• +62 21 351 4348
  • sekretariat@dppinsa.com

Tak Ada Pelayanan, Tapi Harus Bayar

Tak Ada Pelayanan, Tapi Harus Bayar

ILUSTRASI: Aktifitas bongkar muat ekspor impor di Terminal Peti kemas. (ANTARA/Adwit B Pramono)

ILUSTRASI: Aktifitas bongkar muat ekspor impor di Terminal Peti kemas. (ANTARA/Adwit B Pramono)

Metrotvnews.com, Samarinda: Bagaimana mau punya daya saing kalau biaya logistiknya tinggi. Keluhan ini kerap muncul dari mulut pengusaha, tatkala Presiden Joko Widodo menekankan agar produk Indonesia mesti mampu bersaing.
 
Faktanya, biaya transportasi bahan produksi dan pengiriman barang memang menjadi beban bagi daya saing komoditas dan perdagangan nasional. Paling tidak, dari total biaya produksi,  22 sampai 24 persennya adalah biaya logistik.
 
Salah satu faktor yang membuat bengkaknya biaya logistik adalah tingginya ongkos di pelabuhan. Dan yang kerap menjadi momok adalah biaya tenaga kerja bongkar muat (TKBM). Padahal, belum tentu ada layanan di situ. No service but pay.
 
Bayangkan, meski teknologi mesin sudah mendukung pelabuhan-pelabuhan peti kemas di Indonesia, tetap saja biaya bongkar muat tenaga orangnya harus dibayar. Biayanya pun cenderung monopolistik. Sang pemasok buruh yang menentukan, yakni koperasi TKBM.
 
Kalau pengusaha tidak mau membayarnya, jangan harap barang mereka bisa turun ke darat. Lagipula tidak ada pilihan pemasok buruh lain di luar koperasi TKBM.
 
Tampaknya wajar bila pemerintah mencap kegiatan semacam itu adalah pungutan liar alias pungli. Alhasil, aksi-aksi TKBM "tanpa kerja" itu disikat oleh Saber Pungli bentukan Kementerian Politik Hukum dan Keamanan.
 
Pada November 2016 lalu, tim gabungan yang juga melibatkan Polri itu beres mengobrak-abrik Koperasi TKBM Upaya Karya di Pelabuhan Belawan, Sumatera Utara. Sejumlah orang yang terlibat ditahan. Dan belum lama, 17 Maret 2017 lalu, giliran Terminal Peti Kemas (TPK) Palaran, Samarinda, Kalimantan Timur yang digempur.
 
Pagi itu, Erwin, salah seorang pengurus Koperasi TKBM Samudera Sejahtera (Komura), tertangkap tangan sedang menerima pungli sebesar Rp5 juta. Tapi bagi Erwin, uang itu adalah uang muka alias panjar pekerjaan bongkar muat, yang memang pekerjaannya belom dilakoni.

PETUNJUK SOAL –
**a.** Menurut kutipan tentang biaya logistik, berapa bagian dari total biaya produksi yang merupakan biaya logistik?
**b.** Berdasarkan kutipan tentang biaya logistik, jelaskan mengapa pengusaha tidak dapat menghindari pembayaran biaya tenaga kerja bongkar muat (TKBM).

DATA YANG TERSEDIA –
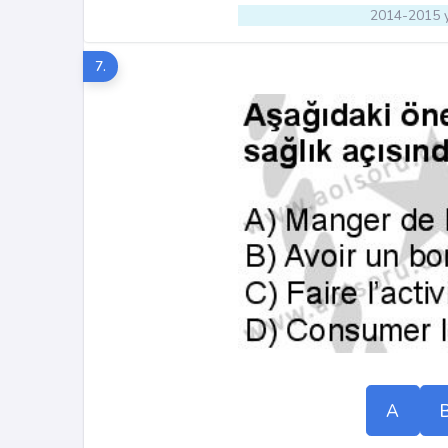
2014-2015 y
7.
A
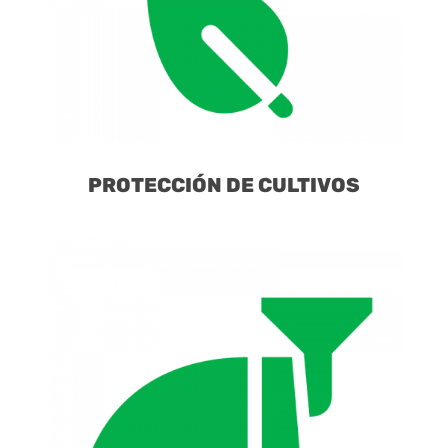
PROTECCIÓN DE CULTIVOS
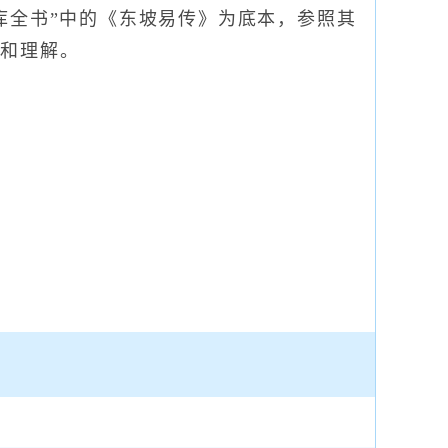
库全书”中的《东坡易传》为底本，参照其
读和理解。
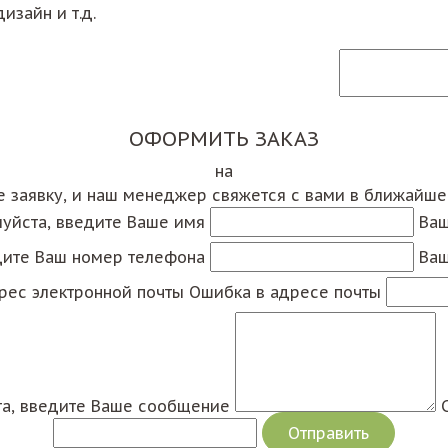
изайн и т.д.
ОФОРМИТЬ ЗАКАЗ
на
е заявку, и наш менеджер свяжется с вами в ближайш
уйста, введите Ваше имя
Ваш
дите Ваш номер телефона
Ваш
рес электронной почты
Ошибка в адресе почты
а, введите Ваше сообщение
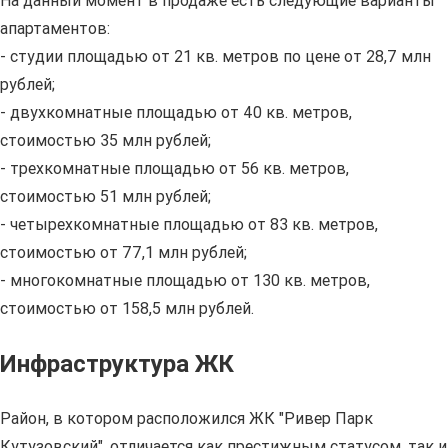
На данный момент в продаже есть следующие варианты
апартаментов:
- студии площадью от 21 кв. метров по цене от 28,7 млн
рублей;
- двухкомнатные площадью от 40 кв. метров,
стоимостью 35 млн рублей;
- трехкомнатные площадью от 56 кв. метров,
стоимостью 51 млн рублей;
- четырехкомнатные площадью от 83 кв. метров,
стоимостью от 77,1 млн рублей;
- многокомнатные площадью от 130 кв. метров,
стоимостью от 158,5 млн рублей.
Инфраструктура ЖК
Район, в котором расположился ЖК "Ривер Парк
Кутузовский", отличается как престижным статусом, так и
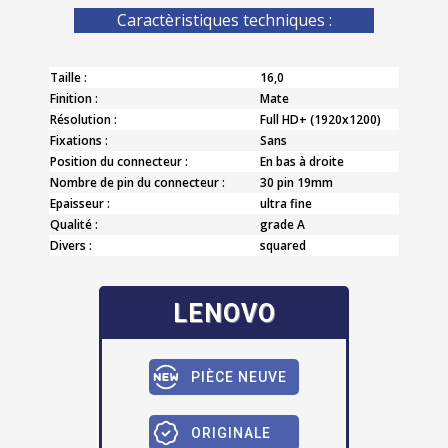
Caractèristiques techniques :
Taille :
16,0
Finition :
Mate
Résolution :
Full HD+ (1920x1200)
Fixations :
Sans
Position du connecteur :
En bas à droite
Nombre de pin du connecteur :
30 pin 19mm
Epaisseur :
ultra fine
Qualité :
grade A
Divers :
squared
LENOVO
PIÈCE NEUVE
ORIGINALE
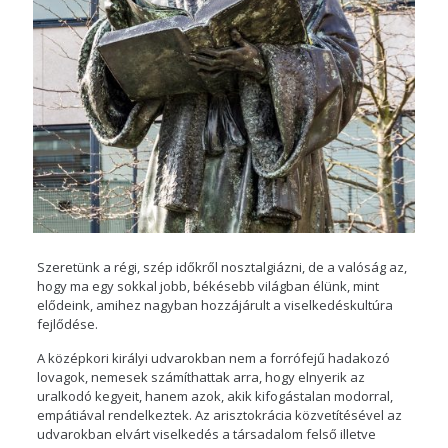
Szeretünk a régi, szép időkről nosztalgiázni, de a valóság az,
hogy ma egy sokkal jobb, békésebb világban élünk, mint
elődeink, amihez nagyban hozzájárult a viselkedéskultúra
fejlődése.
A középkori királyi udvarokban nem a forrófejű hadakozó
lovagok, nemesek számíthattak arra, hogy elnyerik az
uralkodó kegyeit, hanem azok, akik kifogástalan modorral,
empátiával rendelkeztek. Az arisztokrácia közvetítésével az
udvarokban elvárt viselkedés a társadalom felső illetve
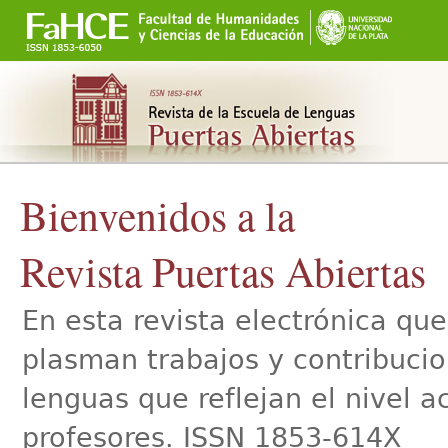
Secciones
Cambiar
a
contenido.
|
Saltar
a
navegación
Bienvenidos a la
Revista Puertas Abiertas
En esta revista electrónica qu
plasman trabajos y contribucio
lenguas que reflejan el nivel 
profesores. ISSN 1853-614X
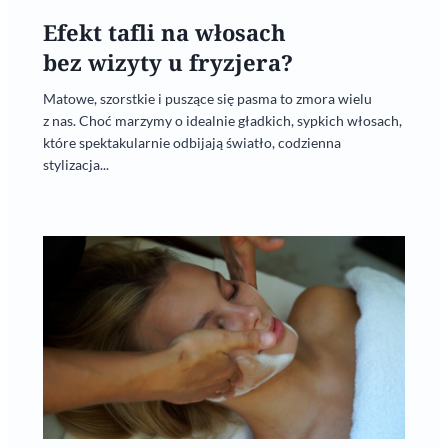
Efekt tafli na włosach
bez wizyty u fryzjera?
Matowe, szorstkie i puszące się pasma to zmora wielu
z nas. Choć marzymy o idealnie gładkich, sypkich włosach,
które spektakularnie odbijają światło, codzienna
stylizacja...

JAWABAN LATIHAN –
**a.** Paling tidak 22 sampai 24 persen dari total biaya produksi adalah biaya logistik.

**b.** Jika pengusaha tidak mau membayar, barang mereka tidak bisa turun ke darat. Selain itu, tidak ada pilihan pemasok buruh lain di luar koperasi TKBM, dan koperasi itulah yang menentukan biayanya.